> _TO DO_: Your output should be the lines of the data that follow, reproduced exactly from the first through the line bearing "Algorithm 2 uses".

> _PROVIDED MATERIAL_:
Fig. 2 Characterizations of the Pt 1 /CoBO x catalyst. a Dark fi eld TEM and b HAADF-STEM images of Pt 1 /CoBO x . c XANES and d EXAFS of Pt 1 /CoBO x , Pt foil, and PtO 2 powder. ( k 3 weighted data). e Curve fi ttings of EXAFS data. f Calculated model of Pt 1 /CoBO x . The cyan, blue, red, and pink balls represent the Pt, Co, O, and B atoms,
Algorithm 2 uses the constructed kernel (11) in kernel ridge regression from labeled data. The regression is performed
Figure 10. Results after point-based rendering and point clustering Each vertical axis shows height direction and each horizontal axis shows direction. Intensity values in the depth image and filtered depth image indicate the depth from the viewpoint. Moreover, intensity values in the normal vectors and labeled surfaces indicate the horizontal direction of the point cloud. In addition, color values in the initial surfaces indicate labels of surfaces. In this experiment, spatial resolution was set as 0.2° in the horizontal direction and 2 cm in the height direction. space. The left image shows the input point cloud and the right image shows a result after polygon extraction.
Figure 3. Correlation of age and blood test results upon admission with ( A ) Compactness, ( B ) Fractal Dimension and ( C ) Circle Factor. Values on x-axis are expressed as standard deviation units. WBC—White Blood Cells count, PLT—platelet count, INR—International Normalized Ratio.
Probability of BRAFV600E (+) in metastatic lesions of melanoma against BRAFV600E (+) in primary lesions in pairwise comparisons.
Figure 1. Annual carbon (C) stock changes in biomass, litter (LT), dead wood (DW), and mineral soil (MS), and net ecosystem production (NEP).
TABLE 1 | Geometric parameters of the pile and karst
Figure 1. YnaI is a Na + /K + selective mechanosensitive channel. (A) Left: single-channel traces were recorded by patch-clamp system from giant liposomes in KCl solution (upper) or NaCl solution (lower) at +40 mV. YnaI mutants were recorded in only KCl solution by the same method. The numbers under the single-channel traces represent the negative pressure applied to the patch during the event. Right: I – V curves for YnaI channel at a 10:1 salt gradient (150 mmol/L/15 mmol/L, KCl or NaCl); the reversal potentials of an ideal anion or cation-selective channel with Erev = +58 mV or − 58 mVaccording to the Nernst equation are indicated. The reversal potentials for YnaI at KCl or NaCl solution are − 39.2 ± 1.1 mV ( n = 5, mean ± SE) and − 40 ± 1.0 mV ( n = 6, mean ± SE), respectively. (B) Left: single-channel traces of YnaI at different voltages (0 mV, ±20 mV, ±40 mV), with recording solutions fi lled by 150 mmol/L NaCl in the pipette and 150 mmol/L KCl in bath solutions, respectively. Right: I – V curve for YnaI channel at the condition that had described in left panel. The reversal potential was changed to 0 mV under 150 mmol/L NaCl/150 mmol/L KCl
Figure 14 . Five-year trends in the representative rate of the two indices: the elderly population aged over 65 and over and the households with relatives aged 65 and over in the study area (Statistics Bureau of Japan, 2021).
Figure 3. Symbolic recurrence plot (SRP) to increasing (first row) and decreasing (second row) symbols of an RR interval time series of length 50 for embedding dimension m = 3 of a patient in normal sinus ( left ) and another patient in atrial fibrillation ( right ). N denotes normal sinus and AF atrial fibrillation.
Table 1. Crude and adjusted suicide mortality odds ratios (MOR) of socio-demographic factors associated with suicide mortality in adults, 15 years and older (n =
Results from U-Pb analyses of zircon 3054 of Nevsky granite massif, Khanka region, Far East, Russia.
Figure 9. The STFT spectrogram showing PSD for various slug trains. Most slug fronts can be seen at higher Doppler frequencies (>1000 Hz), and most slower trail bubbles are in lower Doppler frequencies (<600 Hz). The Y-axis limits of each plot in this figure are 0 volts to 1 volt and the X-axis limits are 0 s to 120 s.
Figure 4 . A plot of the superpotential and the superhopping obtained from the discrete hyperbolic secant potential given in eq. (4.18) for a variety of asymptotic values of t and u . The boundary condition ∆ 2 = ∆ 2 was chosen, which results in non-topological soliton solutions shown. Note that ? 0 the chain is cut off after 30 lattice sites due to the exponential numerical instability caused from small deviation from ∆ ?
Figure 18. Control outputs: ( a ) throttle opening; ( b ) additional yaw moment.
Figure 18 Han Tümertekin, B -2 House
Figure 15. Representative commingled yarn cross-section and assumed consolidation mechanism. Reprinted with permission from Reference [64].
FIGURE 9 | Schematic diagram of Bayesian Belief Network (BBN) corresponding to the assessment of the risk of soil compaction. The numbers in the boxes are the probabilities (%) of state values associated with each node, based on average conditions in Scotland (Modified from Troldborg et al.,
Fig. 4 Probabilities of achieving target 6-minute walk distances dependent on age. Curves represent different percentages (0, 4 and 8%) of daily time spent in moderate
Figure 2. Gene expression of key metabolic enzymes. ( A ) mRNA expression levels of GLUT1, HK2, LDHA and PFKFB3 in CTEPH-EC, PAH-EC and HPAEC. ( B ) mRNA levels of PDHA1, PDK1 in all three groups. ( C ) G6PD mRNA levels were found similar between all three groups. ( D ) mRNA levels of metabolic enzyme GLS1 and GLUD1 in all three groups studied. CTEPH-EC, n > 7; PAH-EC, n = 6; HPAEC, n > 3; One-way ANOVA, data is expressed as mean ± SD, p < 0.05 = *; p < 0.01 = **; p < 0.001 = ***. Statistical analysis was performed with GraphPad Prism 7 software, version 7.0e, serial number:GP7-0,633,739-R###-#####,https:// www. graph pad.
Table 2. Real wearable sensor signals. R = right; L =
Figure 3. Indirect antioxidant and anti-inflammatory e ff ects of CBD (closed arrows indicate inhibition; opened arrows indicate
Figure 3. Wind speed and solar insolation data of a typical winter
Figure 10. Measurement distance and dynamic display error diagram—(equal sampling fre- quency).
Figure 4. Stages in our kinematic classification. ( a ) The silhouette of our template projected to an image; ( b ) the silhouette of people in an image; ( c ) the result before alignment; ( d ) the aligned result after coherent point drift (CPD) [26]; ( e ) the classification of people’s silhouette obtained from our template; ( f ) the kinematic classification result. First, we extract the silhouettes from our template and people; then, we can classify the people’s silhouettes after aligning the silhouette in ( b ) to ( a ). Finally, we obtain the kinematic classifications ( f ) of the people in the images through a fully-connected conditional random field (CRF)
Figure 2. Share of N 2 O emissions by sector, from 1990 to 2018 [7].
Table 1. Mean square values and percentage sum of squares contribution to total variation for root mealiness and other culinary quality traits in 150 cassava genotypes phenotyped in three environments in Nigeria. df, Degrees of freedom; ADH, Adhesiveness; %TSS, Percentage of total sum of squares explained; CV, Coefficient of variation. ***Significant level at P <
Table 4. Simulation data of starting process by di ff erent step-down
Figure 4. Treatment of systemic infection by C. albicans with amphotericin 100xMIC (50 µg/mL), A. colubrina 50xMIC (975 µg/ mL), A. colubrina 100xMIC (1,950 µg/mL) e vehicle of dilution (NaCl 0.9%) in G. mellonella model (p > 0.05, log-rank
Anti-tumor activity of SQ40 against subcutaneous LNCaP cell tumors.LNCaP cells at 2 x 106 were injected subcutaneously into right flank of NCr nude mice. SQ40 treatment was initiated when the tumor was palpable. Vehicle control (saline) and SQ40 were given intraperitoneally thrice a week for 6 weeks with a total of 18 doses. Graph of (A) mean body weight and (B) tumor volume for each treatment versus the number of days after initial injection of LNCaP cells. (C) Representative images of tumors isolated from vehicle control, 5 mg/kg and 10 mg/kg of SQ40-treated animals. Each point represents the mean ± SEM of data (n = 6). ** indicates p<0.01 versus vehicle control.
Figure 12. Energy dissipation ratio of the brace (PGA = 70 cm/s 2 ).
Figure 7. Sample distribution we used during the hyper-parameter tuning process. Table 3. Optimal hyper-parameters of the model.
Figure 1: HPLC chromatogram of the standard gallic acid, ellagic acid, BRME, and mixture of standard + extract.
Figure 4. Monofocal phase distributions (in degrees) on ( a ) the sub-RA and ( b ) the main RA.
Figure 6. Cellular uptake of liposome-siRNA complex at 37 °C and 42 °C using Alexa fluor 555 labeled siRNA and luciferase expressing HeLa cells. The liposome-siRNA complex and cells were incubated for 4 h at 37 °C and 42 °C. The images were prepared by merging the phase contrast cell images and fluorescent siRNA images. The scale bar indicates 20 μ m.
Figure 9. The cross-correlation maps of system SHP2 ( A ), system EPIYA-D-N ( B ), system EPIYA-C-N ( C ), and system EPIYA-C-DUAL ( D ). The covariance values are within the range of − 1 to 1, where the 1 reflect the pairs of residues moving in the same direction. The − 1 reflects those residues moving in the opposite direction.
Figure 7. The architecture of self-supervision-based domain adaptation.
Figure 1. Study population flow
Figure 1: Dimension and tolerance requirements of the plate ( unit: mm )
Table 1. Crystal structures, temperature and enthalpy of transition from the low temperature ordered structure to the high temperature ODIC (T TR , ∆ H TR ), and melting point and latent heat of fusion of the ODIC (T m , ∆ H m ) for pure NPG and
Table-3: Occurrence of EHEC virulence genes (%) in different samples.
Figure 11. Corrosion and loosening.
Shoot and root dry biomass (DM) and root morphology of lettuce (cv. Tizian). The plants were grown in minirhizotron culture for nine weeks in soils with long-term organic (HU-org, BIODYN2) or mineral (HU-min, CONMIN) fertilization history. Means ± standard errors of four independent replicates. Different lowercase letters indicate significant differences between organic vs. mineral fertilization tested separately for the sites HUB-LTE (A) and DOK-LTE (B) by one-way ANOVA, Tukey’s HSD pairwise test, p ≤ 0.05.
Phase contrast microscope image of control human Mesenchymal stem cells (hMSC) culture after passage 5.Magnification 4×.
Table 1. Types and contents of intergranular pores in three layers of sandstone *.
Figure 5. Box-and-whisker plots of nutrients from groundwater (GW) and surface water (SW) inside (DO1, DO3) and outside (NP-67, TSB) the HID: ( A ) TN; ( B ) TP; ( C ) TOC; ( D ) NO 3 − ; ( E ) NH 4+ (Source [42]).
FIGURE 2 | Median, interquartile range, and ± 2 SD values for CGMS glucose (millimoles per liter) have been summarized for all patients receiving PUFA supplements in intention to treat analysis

> _RESPONSE AREA_:
Fig. 2 Characterizations of the Pt 1 /CoBO x catalyst. a Dark fi eld TEM and b HAADF-STEM images of Pt 1 /CoBO x . c XANES and d EXAFS of Pt 1 /CoBO x , Pt foil, and PtO 2 powder. ( k 3 weighted data). e Curve fi ttings of EXAFS data. f Calculated model of Pt 1 /CoBO x . The cyan, blue, red, and pink balls represent the Pt, Co, O, and B atoms,
Algorithm 2 uses the constructed kernel (11) in kernel ridge regression from labeled data. The regression is performed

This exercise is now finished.